Warning: this renderer uses 100% of the browser’s JS thread when running; most computers should be fine but running it on my (admittedly crap) phone crashes the browser. Maybe try out the ‘Step Once’ button if you’re the cautious type ;)
This started out as a joke, but after weeks of bashing my head against the wall with perspective-correct interpolation and homogeneous coordinate transforms, it turns out it’s actually not that funny. It was however a good way to learn about the inner workings of rasterisation rendering, especially the parts that the GPU typically hides from you. I’d like to go over some of the specific things that I find are usually never mentioned in tutorials or explanations.
If you’d like to see the code, you can either look at the repo on GitHub, or if you’re on Chrome, press F12, go to the sources tab, and look in the /assets/ path for the actual JS code being run.
Points vs. Directions in Homogeneous space
There’s plenty of information online on how to transform vertices using the MVP matrix, but few go into detail on how you go about transforming direction vectors, such as normals.
If we were just using 3x3 matrices this wouldn’t be an issue, but 4x4 matrices give us the ability to translate vertices in space, doing ‘affine’ transformations rather than just linear. This is great for point vectors, but a direction vector should remain constant under translation.
We fix this by formulating point vectors and direction vectors slightly differently in homogeneous coordinate space. For both we take the x, y, and z components as usual, but we differ in the w components. For point vectors we set w=1, and for direction vectors we set w=0.
To understand this change let’s look at the general translation matrix application.
This super simple formulation means that point vectors (with w=1) get translated, and direction vectors (with w=0) are left unchanged.
The properties of a particular model are usually given per-vertex. Examples include the vertex itself, UV coordinates, and normals. During rasterisation these properties are interpolated across the surface of the triangle being rendered. A quick Google search of potential techniques returns barycentric coordinates as a promising candidate, however copying a common implementation will likely result in some very weird-looking textures…
This happens because the barycentric interpolation assumes that the triangle is in 2D, i.e. that all points on the triangle are at the same depth from the camera. However this is obviously not true, and it changes the code required by quite a bit. The maths is quite involved, so I recommend looking at this article here, and giving implementing it a go. It’s practically the only source I’ve found that even mentions perspective-correct interpolation, let alone giving instructions.
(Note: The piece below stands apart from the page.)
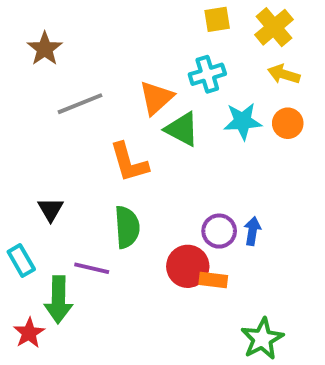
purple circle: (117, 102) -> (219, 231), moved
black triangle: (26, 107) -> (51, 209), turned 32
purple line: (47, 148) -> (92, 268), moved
Clip, NDC, and Screen Space
Typically in a vertex shader you’ll multiple your vertices by some model-view-projection (MVP) matrix and be done with it. Your transformed vertices will shoot off down the pipe, and out into the fragment shader comes nice rasterised pixels. However if you try to do this yourself in software you’ll probably find your screen very blank.
The GPU actually fiddles with your vertices between the vertex and fragment shaders while you’re not looking. The reason it does this is because of the way that we do projective transformations.
The issue here is the w component of the vector. We usually treat it as invariant that points in our space have a w component of 1, however if you do the computation of applying a projective matrix yourself, you’ll see that it can change w to something else. The way we then renormalise our vector is by dividing all of the components by w, which makes w=1, but more importantly does a non-linear transformation on the x, y, and z components. This is the fundamental reason we can do perspective projection.
This ‘perspective division’ is not done as part of the matrix multiplication, it is one of the hidden steps between the vertex and fragment shaders. One of the other hidden steps is necessitated by the fact that we’re currently restricting ourself to a cube extending from -1 to 1 in all axes. This is very nice for transformations and the like, but not very useful for rasterising fragments to put to the screen.
Converting our space to be the right dimensions for the screen is suprisingly easy. We just want to map the x axis from [-1, 1] to [0, screen_width] and the y axis from [-1, 1] to [0, screen_height].
We still need the depth (z component) in order to pass the z-test, so we can leave that component alone in the transformation.
Thus, we overall create a pipeline of transformations, each transitioning from one particular space to another.
The MVP matrix takes us from the model’s space to Clip space, with unnormalised homogeneous coordinates. Normalising these coordinates by perspective division takes us to Normalised-Device-Coordinate (NDC) space, and scaling to the dimensions of the screen takes us to Screen space, where rasterisation can finally occur.